After Scott missed two putts inside 10 feet on No. 1 (Cut the Sails) and No. 4 (Storrowed), he bounced back with a 2-00 performance in Singles against Cameron Young and multiple key moments during the rest of the match:
No. 7 (Cenote) – Set closest-to-the-pin record at 3’10” (Won Hole with Matsuyama birdie)
No. 8 (Bluebonnet) – Made birdie from 11’0” (Won Hole)
No. 13 (Stinger) – Hit 303-yard tee shot and made birdie from 5’6” (Won Hole)

New York’s night, meanwhile, turned on a brutal stretch where holes didn’t just slip—they fell through the fingers.

After leading 2-1 through the first five holes, NY lost the next five consecutive holes on Nos. 6-10, including two due to penalties:
No. 6 (Loot on the Line) – Fowler hit tee shot into the penalty area
No. 9 (Big Apple) – Young hit second shot into the penalty area

That’s where TGL can feel less like a slow-burn round and more like a run of bad bounces in a pinball machine—except the machine is counting points, and the points are counting you.
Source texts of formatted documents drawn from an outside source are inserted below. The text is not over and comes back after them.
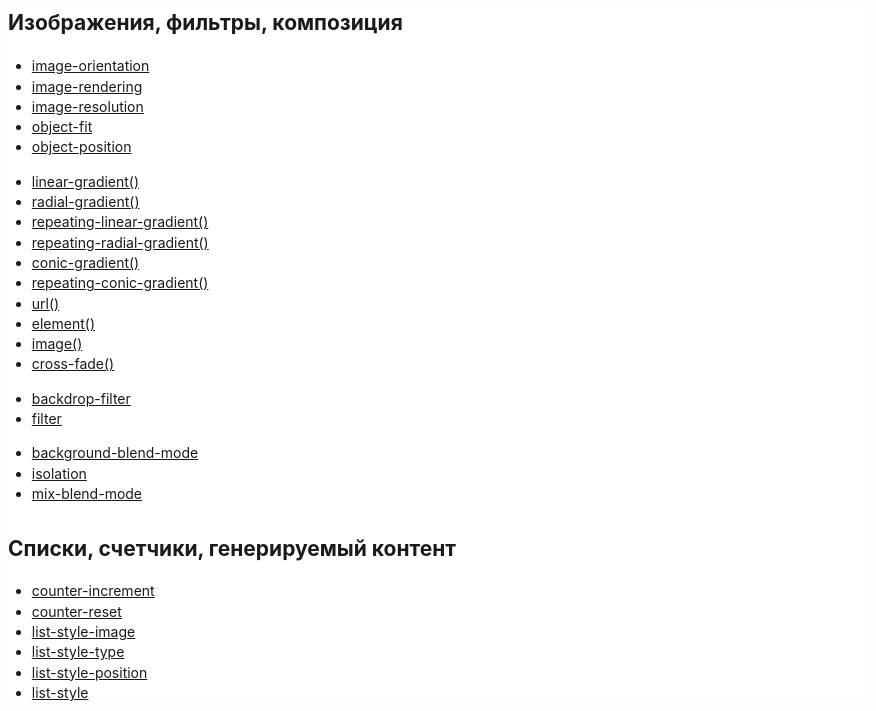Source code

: </div>

## Изображения, фильтры, композиция

<div class="col3" markdown="1">

- [image-orientation](image-orientation.md)
- [image-rendering](image-rendering.md)
- [image-resolution](image-resolution.md)
- [object-fit](object-fit.md)
- [object-position](object-position.md)

</div>

<div class="col3" markdown="1">

- [linear-gradient()](linear-gradient.md)
- [radial-gradient()](radial-gradient.md)
- [repeating-linear-gradient()](repeating-linear-gradient.md)
- [repeating-radial-gradient()](repeating-radial-gradient.md)
- [conic-gradient()](conic-gradient.md)
- [repeating-conic-gradient()](repeating-conic-gradient.md)
- [url()](url.md)
- [element()](element.md)
- [image()](image.md)
- [cross-fade()](cross-fade.md)

</div>

<div class="col3" markdown="1">

- [backdrop-filter](backdrop-filter.md)
- [filter](filter.md)

</div>

<div class="col3" markdown="1">

- [background-blend-mode](background-blend-mode.md)
- [isolation](isolation.md)
- [mix-blend-mode](mix-blend-mode.md)

</div>

## Списки, счетчики, генерируемый контент

<div class="col3" markdown="1">

- [counter-increment](counter-increment.md)
- [counter-reset](counter-reset.md)
- [list-style-image](list-style-image.md)
- [list-style-type](list-style-type.md)
- [list-style-position](list-style-position.md)
- [list-style](list-style.md)

</div>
Down four points with three holes to play, NY threw the Hammer on the tee on No. 13 (Stinger) to try to cut the deficit in half. After both Scott and Young hit tee shots over 300 yards into the fairway, they both hit approaches to 5’6”. With a miss by Young, Scott’s birdie added two more points for BOS to take an insurmountable 8-2 lead.

The closing details were just salt in the wound:

Beau Welling Design’s Caverns made its second appearance as the closing hole on No. 15. Fowler hit into the penalty area off the tee and Bradley hit the green in two and made birdie from 14’3” to finalize the seven-point victory.

The numbers behind Boston’s edge

Boston aren’t sneaking into anything—they’re driving their way there.

On Sunday Mar. 1, BOS will play its final match of the regular season against Jupiter Links Golf Club. BOS and JUP rank No. 2 (71.7%) and No. 1 (73.3%) in Greens In Regulation, respectively.

And Boston’s power profile reads like a launch monitor flex:
Boston Common leads TGL in several driving categories including:
Avg. Driving Distance – 326.6 yards
Avg. Driver Ball Speed – 180.0 mph
Avg. Driver Swing Speed – 123.6 mph
Driving Accuracy – 75.0%

BOS has three players ranked in the top 4 in TGL in Driving Accuracy
Michael Thorbjornsen – 77.8%
Keegan Bradley – 75%
Rory McIlroy – 75%

Then there’s the part that breaks spirits: the long putts that don’t behave like long putts.
BOS ranks No. 1 in both Medium- and Long-Distance Putting Efficiency.
Putts 10-30 feet – 40.0%
Putts 30+ feet – 16.7%

What it means for the playoff picture

The Bay’s 5-3 win keeps their postseason hopes alive and sets up a defining regular-season finale against Jupiter Links Golf Club on March 3.

Boston, with the 9-2 thumping, have already punched the ticket—and now get to treat the final regular-season match as a chance to sharpen the blade rather than find it.

New York, after a one-night double dose of SoFi Center reality, are left needing answers that don’t fit neatly on a scoreboard. In TGL, you don’t just lose holes—you lose time. And on nights like this, time is the one thing the standings never give back.